BANGKA TENGAH, Berliannews.id – Bupati Bangka Tengah, Algafry Rahman menegaskan bahwa pembayaran zakat fitrah bukan merupakan kewajiban yang ditetapkan oleh pemerintah daerah bagi Aparatur Sipil Negara (ASN).
Menurutnya, zakat merupakan tanggung jawab pribadi masing-masing individu, sehingga tidak ada arahan atau instruksi khusus dari Pemkab Bangka Tengah terkait kewajiban tersebut.
“Zakat fitrah itu kewajiban masing-masing, bukan kami yang mengarahkan,” ujar Algafry Rahman, Rabu (18/3/2026).
Meski demikian, ia mengungkapkan bahwa untuk zakat penghasilan, para ASN di lingkungan Pemkab Bangka Tengah selama ini telah menunaikannya secara rutin melalui Badan Amil Zakat Nasional (BAZNAS) setempat.

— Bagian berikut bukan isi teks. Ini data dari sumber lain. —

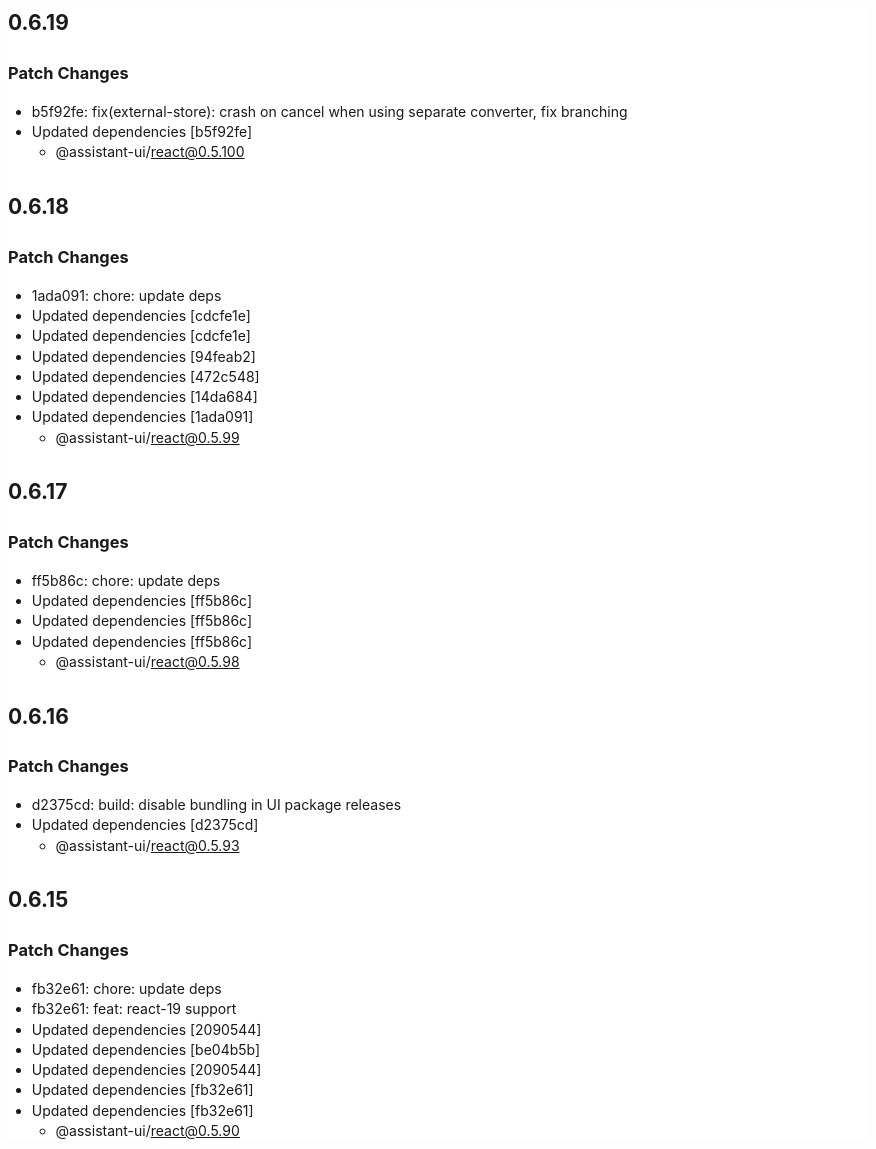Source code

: ## 0.6.19

### Patch Changes

- b5f92fe: fix(external-store): crash on cancel when using separate converter, fix branching
- Updated dependencies [b5f92fe]
  - @assistant-ui/react@0.5.100

## 0.6.18

### Patch Changes

- 1ada091: chore: update deps
- Updated dependencies [cdcfe1e]
- Updated dependencies [cdcfe1e]
- Updated dependencies [94feab2]
- Updated dependencies [472c548]
- Updated dependencies [14da684]
- Updated dependencies [1ada091]
  - @assistant-ui/react@0.5.99

## 0.6.17

### Patch Changes

- ff5b86c: chore: update deps
- Updated dependencies [ff5b86c]
- Updated dependencies [ff5b86c]
- Updated dependencies [ff5b86c]
  - @assistant-ui/react@0.5.98

## 0.6.16

### Patch Changes

- d2375cd: build: disable bundling in UI package releases
- Updated dependencies [d2375cd]
  - @assistant-ui/react@0.5.93

## 0.6.15

### Patch Changes

- fb32e61: chore: update deps
- fb32e61: feat: react-19 support
- Updated dependencies [2090544]
- Updated dependencies [be04b5b]
- Updated dependencies [2090544]
- Updated dependencies [fb32e61]
- Updated dependencies [fb32e61]
  - @assistant-ui/react@0.5.90

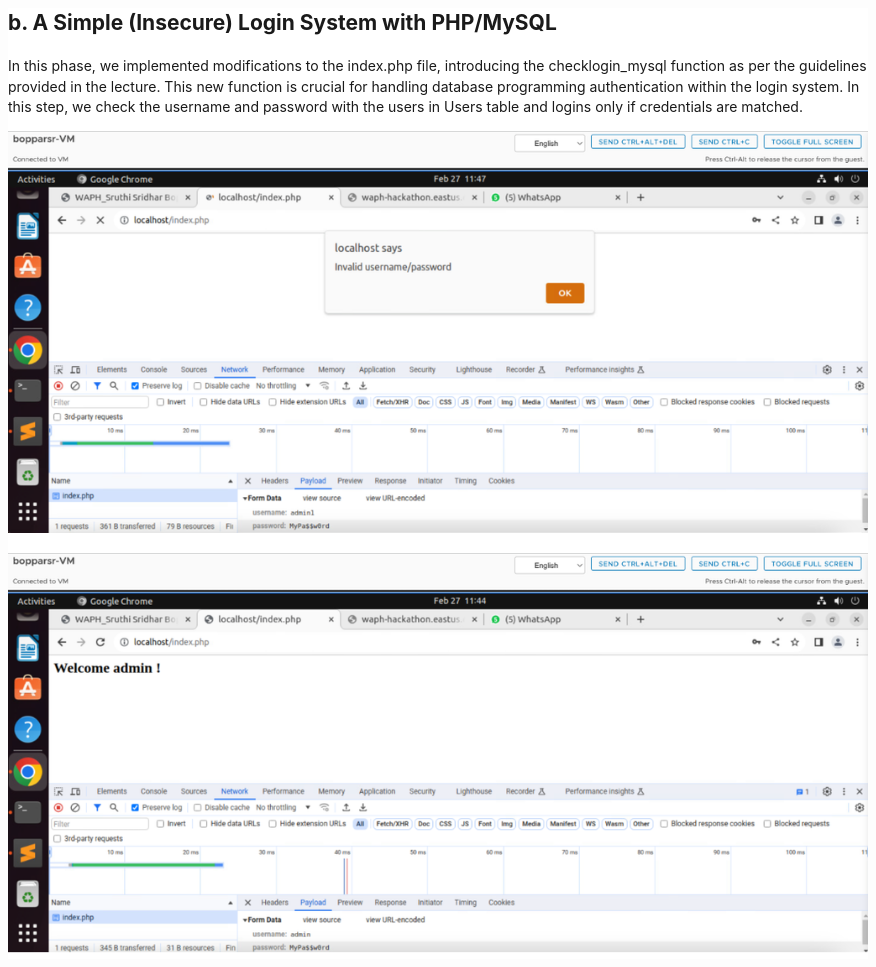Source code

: 
## b. A Simple (Insecure) Login System with PHP/MySQL

In this phase, we implemented modifications to the index.php file, introducing the checklogin_mysql function as per the guidelines provided in the lecture. This new function is crucial for handling database programming authentication within the login system. In this step, we check the username and password with the users in Users table and logins only if credentials are matched.

![Login with invalid credentials](Images/InvalidCred.png)

![Login with valid credentials ](Images/ValidCred.png)
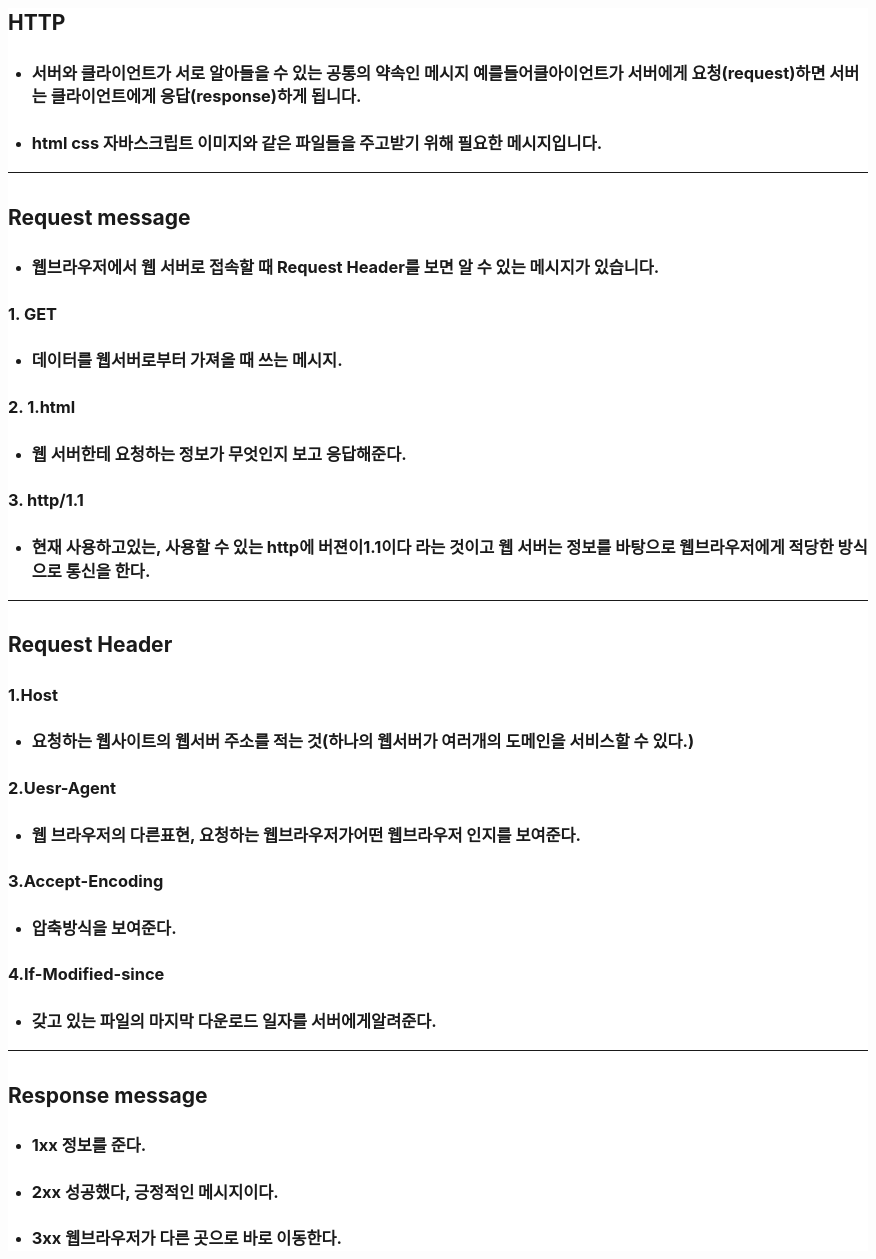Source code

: ## HTTP

- ### 서버와 클라이언트가 서로 알아들을 수 있는 공통의 약속인 메시지 예를들어클아이언트가 서버에게 요청(request)하면 서버는 클라이언트에게 응답(response)하게 됩니다.

- ### html css 자바스크립트 이미지와 같은 파일들을 주고받기 위해 필요한 메시지입니다.

***
## Request message

- ### 웹브라우저에서 웹 서버로 접속할 때 Request Header를 보면 알 수 있는 메시지가 있습니다.

### 1.  GET 

- ### 데이터를 웹서버로부터 가져올 때 쓰는 메시지. 

### 2.  1.html 

- ### 웹 서버한테 요청하는 정보가 무엇인지 보고 응답해준다.

### 3.  http/1.1 

- ### 현재 사용하고있는, 사용할 수 있는 http에 버젼이1.1이다 라는 것이고 웹 서버는 정보를 바탕으로 웹브라우저에게 적당한 방식으로 통신을 한다.

***
## Request Header

### 1.Host 

- ### 요청하는 웹사이트의 웹서버 주소를 적는 것(하나의 웹서버가 여러개의 도메인을 서비스할 수 있다.) 

### 2.Uesr-Agent 

- ### 웹 브라우저의 다른표현, 요청하는 웹브라우저가어떤 웹브라우저 인지를 보여준다.  

### 3.Accept-Encoding

- ### 압축방식을 보여준다. 

### 4.If-Modified-since

- ### 갖고 있는 파일의 마지막 다운로드 일자를 서버에게알려준다.

***
## Response message

- ### 1xx 정보를 준다.

- ### 2xx 성공했다, 긍정적인 메시지이다.

- ### 3xx 웹브라우저가 다른 곳으로 바로 이동한다.
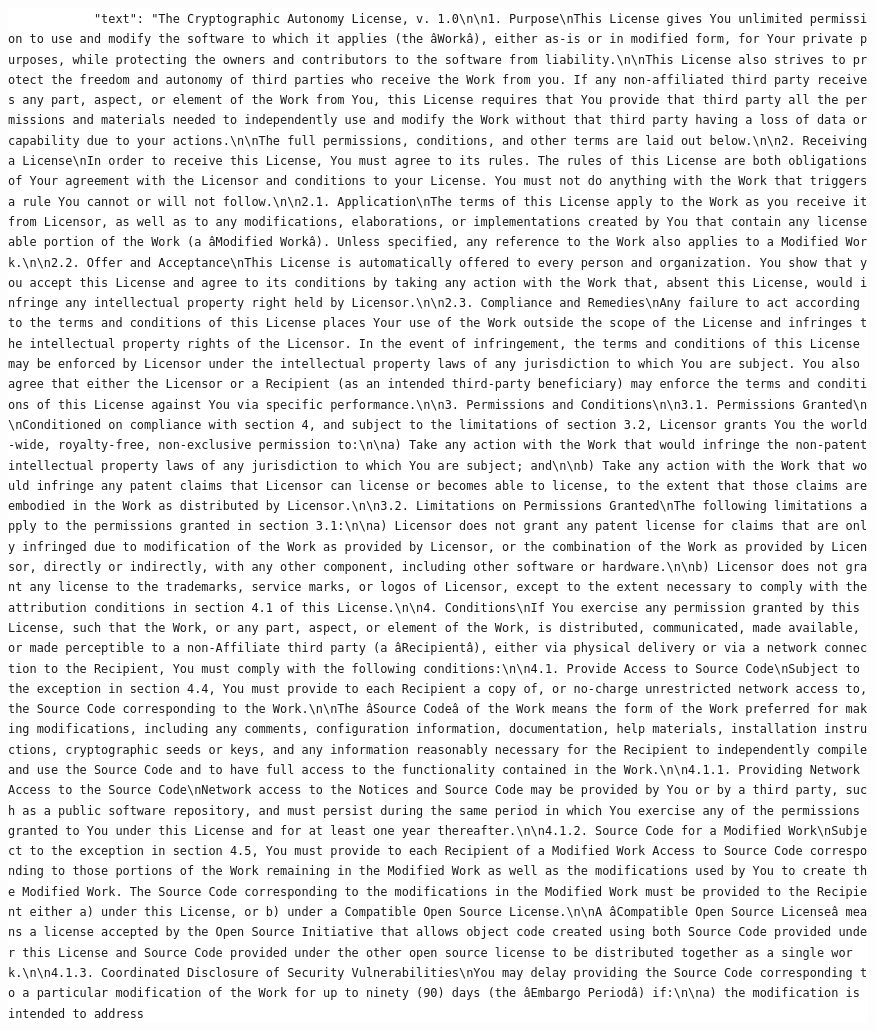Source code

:                 "text": "The Cryptographic Autonomy License, v. 1.0\n\n1. Purpose\nThis License gives You unlimited permission to use and modify the software to which it applies (the âWorkâ), either as-is or in modified form, for Your private purposes, while protecting the owners and contributors to the software from liability.\n\nThis License also strives to protect the freedom and autonomy of third parties who receive the Work from you. If any non-affiliated third party receives any part, aspect, or element of the Work from You, this License requires that You provide that third party all the permissions and materials needed to independently use and modify the Work without that third party having a loss of data or capability due to your actions.\n\nThe full permissions, conditions, and other terms are laid out below.\n\n2. Receiving a License\nIn order to receive this License, You must agree to its rules. The rules of this License are both obligations of Your agreement with the Licensor and conditions to your License. You must not do anything with the Work that triggers a rule You cannot or will not follow.\n\n2.1. Application\nThe terms of this License apply to the Work as you receive it from Licensor, as well as to any modifications, elaborations, or implementations created by You that contain any licenseable portion of the Work (a âModified Workâ). Unless specified, any reference to the Work also applies to a Modified Work.\n\n2.2. Offer and Acceptance\nThis License is automatically offered to every person and organization. You show that you accept this License and agree to its conditions by taking any action with the Work that, absent this License, would infringe any intellectual property right held by Licensor.\n\n2.3. Compliance and Remedies\nAny failure to act according to the terms and conditions of this License places Your use of the Work outside the scope of the License and infringes the intellectual property rights of the Licensor. In the event of infringement, the terms and conditions of this License may be enforced by Licensor under the intellectual property laws of any jurisdiction to which You are subject. You also agree that either the Licensor or a Recipient (as an intended third-party beneficiary) may enforce the terms and conditions of this License against You via specific performance.\n\n3. Permissions and Conditions\n\n3.1. Permissions Granted\n\nConditioned on compliance with section 4, and subject to the limitations of section 3.2, Licensor grants You the world-wide, royalty-free, non-exclusive permission to:\n\na) Take any action with the Work that would infringe the non-patent intellectual property laws of any jurisdiction to which You are subject; and\n\nb) Take any action with the Work that would infringe any patent claims that Licensor can license or becomes able to license, to the extent that those claims are embodied in the Work as distributed by Licensor.\n\n3.2. Limitations on Permissions Granted\nThe following limitations apply to the permissions granted in section 3.1:\n\na) Licensor does not grant any patent license for claims that are only infringed due to modification of the Work as provided by Licensor, or the combination of the Work as provided by Licensor, directly or indirectly, with any other component, including other software or hardware.\n\nb) Licensor does not grant any license to the trademarks, service marks, or logos of Licensor, except to the extent necessary to comply with the attribution conditions in section 4.1 of this License.\n\n4. Conditions\nIf You exercise any permission granted by this License, such that the Work, or any part, aspect, or element of the Work, is distributed, communicated, made available, or made perceptible to a non-Affiliate third party (a âRecipientâ), either via physical delivery or via a network connection to the Recipient, You must comply with the following conditions:\n\n4.1. Provide Access to Source Code\nSubject to the exception in section 4.4, You must provide to each Recipient a copy of, or no-charge unrestricted network access to, the Source Code corresponding to the Work.\n\nThe âSource Codeâ of the Work means the form of the Work preferred for making modifications, including any comments, configuration information, documentation, help materials, installation instructions, cryptographic seeds or keys, and any information reasonably necessary for the Recipient to independently compile and use the Source Code and to have full access to the functionality contained in the Work.\n\n4.1.1. Providing Network Access to the Source Code\nNetwork access to the Notices and Source Code may be provided by You or by a third party, such as a public software repository, and must persist during the same period in which You exercise any of the permissions granted to You under this License and for at least one year thereafter.\n\n4.1.2. Source Code for a Modified Work\nSubject to the exception in section 4.5, You must provide to each Recipient of a Modified Work Access to Source Code corresponding to those portions of the Work remaining in the Modified Work as well as the modifications used by You to create the Modified Work. The Source Code corresponding to the modifications in the Modified Work must be provided to the Recipient either a) under this License, or b) under a Compatible Open Source License.\n\nA âCompatible Open Source Licenseâ means a license accepted by the Open Source Initiative that allows object code created using both Source Code provided under this License and Source Code provided under the other open source license to be distributed together as a single work.\n\n4.1.3. Coordinated Disclosure of Security Vulnerabilities\nYou may delay providing the Source Code corresponding to a particular modification of the Work for up to ninety (90) days (the âEmbargo Periodâ) if:\n\na) the modification is intended to address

Algafry juga mengimbau ASN, khususnya yang beragama Islam, untuk tetap menunaikan zakat apabila telah memenuhi syarat, termasuk kepemilikan tabungan atau emas yang telah mencapai nisab selama satu tahun.
“Kalau sudah masuk hisabnya, kami sarankan segera membayar zakat,” katanya.
Ia menegaskan, pemerintah daerah tidak mengeluarkan kebijakan khusus terkait pembayaran zakat, baik zakat fitrah maupun jenis zakat lainnya. Namun, imbauan tetap disampaikan sebagai bentuk pengingat bagi ASN.
“Tidak ada pemberitahuan khusus, tapi kami mengimbau dan menyarankan agar tetap membayar zakat,” tutupnya.